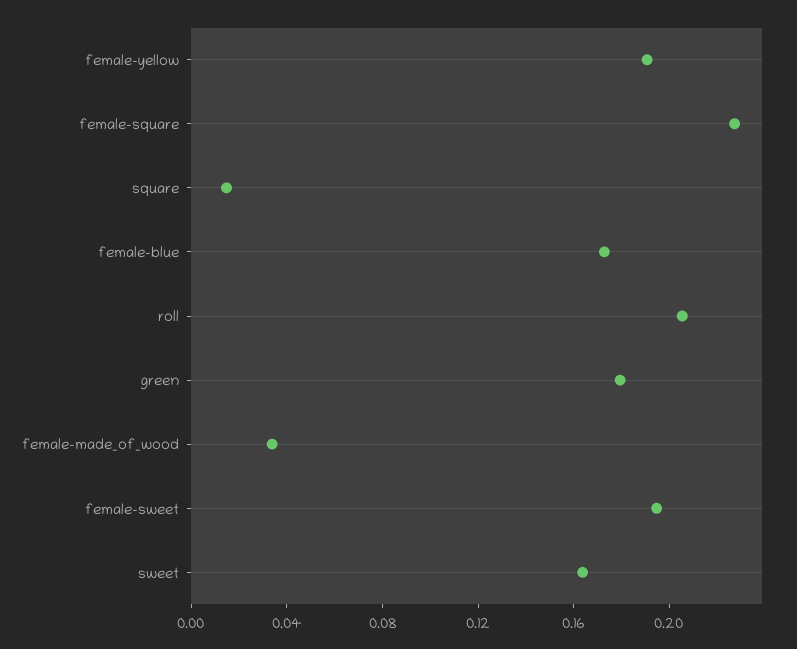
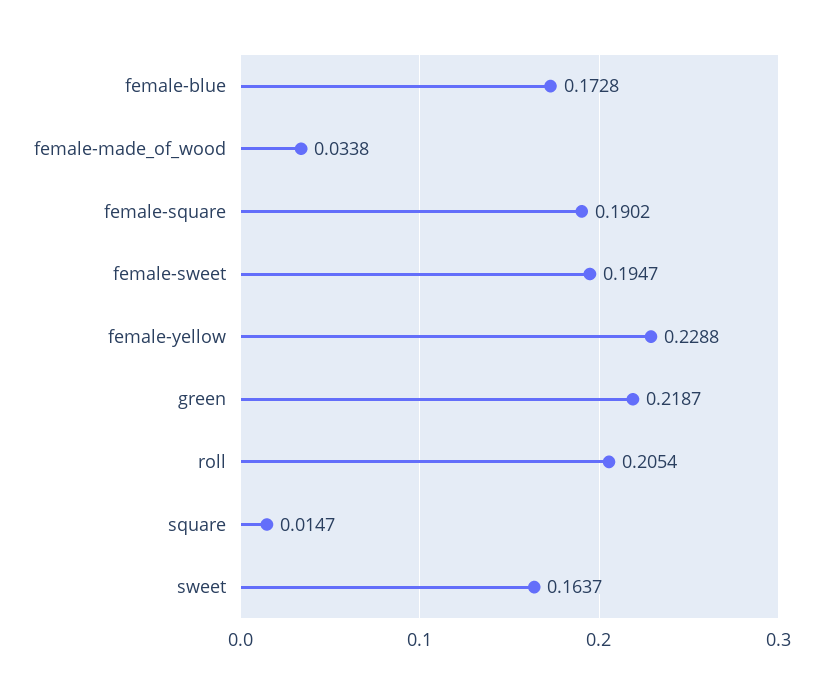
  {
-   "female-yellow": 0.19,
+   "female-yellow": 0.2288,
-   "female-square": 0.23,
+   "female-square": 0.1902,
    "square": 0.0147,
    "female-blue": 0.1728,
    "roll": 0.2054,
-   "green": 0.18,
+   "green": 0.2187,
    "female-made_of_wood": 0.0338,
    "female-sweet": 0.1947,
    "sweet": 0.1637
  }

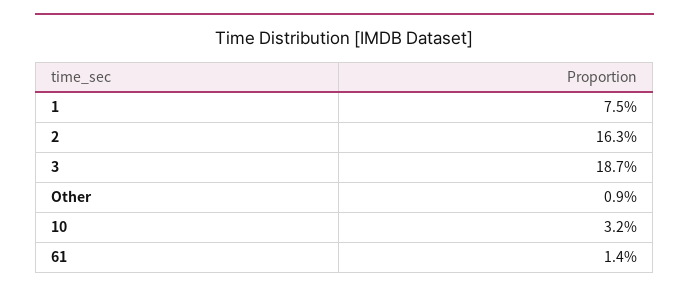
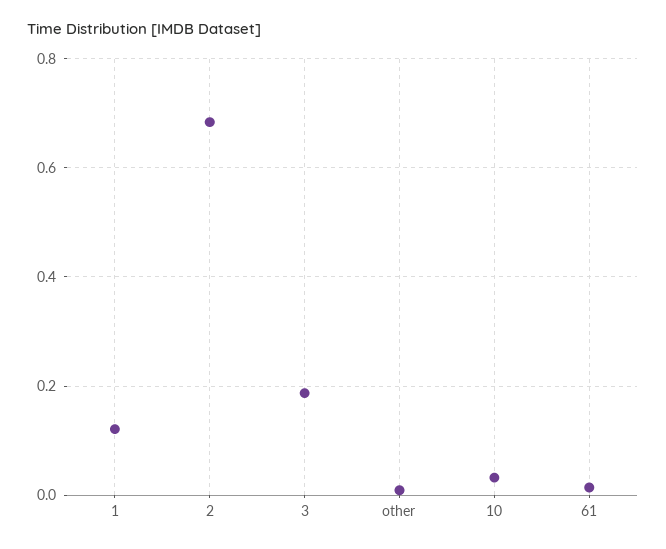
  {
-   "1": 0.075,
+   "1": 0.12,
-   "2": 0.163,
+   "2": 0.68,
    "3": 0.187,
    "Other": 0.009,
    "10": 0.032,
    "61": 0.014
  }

**JOB:** Without the pictures, print the records in full, exactly as they appear.

**SOLVED PROBLEM:**
  {
-   "female-yellow": 0.19,
+   "female-yellow": 0.2288,
-   "female-square": 0.23,
+   "female-square": 0.1902,
    "square": 0.0147,
    "female-blue": 0.1728,
    "roll": 0.2054,
-   "green": 0.18,
+   "green": 0.2187,
    "female-made_of_wood": 0.0338,
    "female-sweet": 0.1947,
    "sweet": 0.1637
  }

  {
-   "1": 0.075,
+   "1": 0.12,
-   "2": 0.163,
+   "2": 0.68,
    "3": 0.187,
    "Other": 0.009,
    "10": 0.032,
    "61": 0.014
  }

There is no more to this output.